“It’s okay. I’ve got it,” I mutter when my mother rushes to help me.
Yeah. Stella really did a number on me.
The doctors swear I’ll eventually walk without the cane again. Apparently, all it’ll take is a few months of physical therapy and patience.
Patience.
Funny.
I’ve always considered my abundance of patience one of my greatest strengths. I waited years to exact revenge against the Outfit. Years carefully plotting my father’s demise. I built entire empires on patience alone.
Until Anna.
The second her family stole her away from me, I lost every ounce of restraint I ever possessed.

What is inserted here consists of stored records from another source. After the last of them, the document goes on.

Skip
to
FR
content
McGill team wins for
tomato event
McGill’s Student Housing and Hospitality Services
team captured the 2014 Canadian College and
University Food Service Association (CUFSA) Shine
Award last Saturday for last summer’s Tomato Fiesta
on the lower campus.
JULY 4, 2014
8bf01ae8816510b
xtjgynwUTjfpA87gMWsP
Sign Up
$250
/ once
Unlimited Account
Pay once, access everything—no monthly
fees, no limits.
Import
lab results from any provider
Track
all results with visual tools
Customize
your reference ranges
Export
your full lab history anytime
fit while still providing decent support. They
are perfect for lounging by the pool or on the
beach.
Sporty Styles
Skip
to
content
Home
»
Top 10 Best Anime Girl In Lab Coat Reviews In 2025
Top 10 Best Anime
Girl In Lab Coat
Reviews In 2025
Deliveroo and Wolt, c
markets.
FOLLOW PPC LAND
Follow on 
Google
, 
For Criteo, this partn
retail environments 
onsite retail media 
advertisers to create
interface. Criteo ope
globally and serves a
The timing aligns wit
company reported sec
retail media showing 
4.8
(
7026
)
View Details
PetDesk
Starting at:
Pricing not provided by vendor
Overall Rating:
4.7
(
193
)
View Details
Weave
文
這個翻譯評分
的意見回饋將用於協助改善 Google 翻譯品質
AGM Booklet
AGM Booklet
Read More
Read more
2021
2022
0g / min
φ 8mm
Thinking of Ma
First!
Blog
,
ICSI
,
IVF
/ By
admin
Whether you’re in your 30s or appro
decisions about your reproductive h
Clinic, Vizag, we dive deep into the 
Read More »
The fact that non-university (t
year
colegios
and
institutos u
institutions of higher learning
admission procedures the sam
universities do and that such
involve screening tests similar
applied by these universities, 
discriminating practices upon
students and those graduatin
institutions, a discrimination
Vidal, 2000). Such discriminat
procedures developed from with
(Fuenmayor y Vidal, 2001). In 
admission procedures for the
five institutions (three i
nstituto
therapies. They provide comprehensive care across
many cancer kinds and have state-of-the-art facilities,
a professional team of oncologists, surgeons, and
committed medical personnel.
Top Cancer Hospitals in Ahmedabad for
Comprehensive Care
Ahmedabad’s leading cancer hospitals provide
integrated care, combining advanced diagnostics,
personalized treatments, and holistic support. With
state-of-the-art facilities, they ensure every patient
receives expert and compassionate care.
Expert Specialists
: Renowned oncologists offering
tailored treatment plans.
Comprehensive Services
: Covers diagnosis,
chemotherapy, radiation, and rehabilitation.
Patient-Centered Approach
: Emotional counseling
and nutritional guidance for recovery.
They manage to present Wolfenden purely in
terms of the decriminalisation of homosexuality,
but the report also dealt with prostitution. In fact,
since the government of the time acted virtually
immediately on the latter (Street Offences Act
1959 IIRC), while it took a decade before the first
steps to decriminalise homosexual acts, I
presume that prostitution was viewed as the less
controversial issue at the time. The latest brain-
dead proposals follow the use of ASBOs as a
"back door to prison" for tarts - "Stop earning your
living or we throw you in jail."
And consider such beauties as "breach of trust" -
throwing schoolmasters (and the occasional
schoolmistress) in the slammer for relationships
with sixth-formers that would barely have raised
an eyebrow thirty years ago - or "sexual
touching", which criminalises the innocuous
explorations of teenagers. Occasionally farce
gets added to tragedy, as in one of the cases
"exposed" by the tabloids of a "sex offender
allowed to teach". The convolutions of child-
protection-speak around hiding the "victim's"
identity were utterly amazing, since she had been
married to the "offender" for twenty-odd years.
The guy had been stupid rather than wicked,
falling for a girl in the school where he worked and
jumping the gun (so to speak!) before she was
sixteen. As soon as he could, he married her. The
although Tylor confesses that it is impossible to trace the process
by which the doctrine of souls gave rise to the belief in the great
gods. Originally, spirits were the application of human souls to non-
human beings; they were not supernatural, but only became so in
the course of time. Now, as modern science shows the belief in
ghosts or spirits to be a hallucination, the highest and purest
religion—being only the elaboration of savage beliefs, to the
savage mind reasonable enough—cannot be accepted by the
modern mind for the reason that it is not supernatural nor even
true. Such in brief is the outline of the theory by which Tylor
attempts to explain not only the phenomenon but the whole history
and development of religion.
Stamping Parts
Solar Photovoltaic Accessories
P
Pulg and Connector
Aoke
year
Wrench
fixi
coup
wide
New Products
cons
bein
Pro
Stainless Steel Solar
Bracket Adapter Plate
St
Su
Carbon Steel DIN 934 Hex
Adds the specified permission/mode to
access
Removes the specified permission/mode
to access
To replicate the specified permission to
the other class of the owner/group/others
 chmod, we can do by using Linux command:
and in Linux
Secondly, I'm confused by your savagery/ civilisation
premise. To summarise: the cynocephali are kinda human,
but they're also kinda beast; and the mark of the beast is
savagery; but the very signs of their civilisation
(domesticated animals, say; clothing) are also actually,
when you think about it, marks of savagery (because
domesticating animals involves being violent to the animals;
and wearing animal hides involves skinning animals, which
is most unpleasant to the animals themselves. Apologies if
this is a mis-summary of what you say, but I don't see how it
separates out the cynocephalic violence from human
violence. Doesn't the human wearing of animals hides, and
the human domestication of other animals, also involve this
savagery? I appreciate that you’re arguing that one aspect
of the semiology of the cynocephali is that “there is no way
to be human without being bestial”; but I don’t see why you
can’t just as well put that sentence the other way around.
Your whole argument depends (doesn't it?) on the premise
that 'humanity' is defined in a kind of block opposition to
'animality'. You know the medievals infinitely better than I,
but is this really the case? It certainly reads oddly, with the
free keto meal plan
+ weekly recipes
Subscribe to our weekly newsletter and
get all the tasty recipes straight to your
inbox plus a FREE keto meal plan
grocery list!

I don’t give a shit about physical therapy. I don’t give a flying fuck about any of it.
I just need my wife back.
That’s the only thing that matters.
I press a gentle kiss on my mother’s cheek and decide it’s time to have a talk with my brothers. By the time I make it upstairs to my office, my left side is already throbbing from theeffort. I find Niccolò and Raffaele inside, while Rocco lounges across my sofa flipping through one of Anna’s favorite poetry books.
“Making yourselves at home?” I ask, drawing all three men’s attention toward me.
Raffaele is the first to cross the room and help steady me. He’s been oddly attentive lately. If I didn’t know any better, I’d think a guilty conscience was eating him alive.
“Do you want us to leave?” Niccolò asks bluntly.
“No. Stay,” I grit out, unable to mask the pain shooting through my left leg as I grip my cane tighter while Raffaele helps guide me across the room toward Niccolò. “One of us has to pick up the slack, seeing as I’m no longer fit for this job.”
Niccolò nods, his lips pressing into a thin line.
Ever since I saved Marcello’s life at that construction site in Queens, Niccolò hasn’t said more than a handful of words to me.
The only reason I know the fucker still cares about me is because I saw him completely lose his shit when our soldiers found me bleeding out on that church floor. Niccolò was beside himself, threatening to burn all of Chicago to the ground if I didn’t make it.
I was pumped so full of drugs and losing blood so rapidly that most of that night feels like a blur, but I remember hearing that much. Niccolò might still be angry with me, but he’s still my brother. He still cares, even if he doesn’t know how to show it. Then again, Donato men have never been particularly good at expressing their feelings.
“Any news?” I ask after Raffaele helps me into the chair across from my brother.
Niccolò might as well keep sitting in my seat. I have no use for a throne if I don’t have my queen beside me.
“No. Nothing yet,” Raffaele answers, sadness clouding his expression.
“And what about what I asked you to do?” My eyes settle on Niccolò. “Did you at least handle that?”
His expression remains unreadable as he leans forward, clasping his hands together.
“I delivered your message. Whether your wife received it or not, we don’t know.”
Fuck.
“Not good enough, brother,” I snap. “Anna needs to know I’m alive. If she thinks I’m dead…”
A violent shudder works through me, the thought too unbearable to even say aloud.
“As I said, I delivered your message. Whether her father chooses to pass it along or not is out of my hands,” Niccolò states, though I can tell he takes no pleasure in admitting he couldn’t get my message directly to my wife.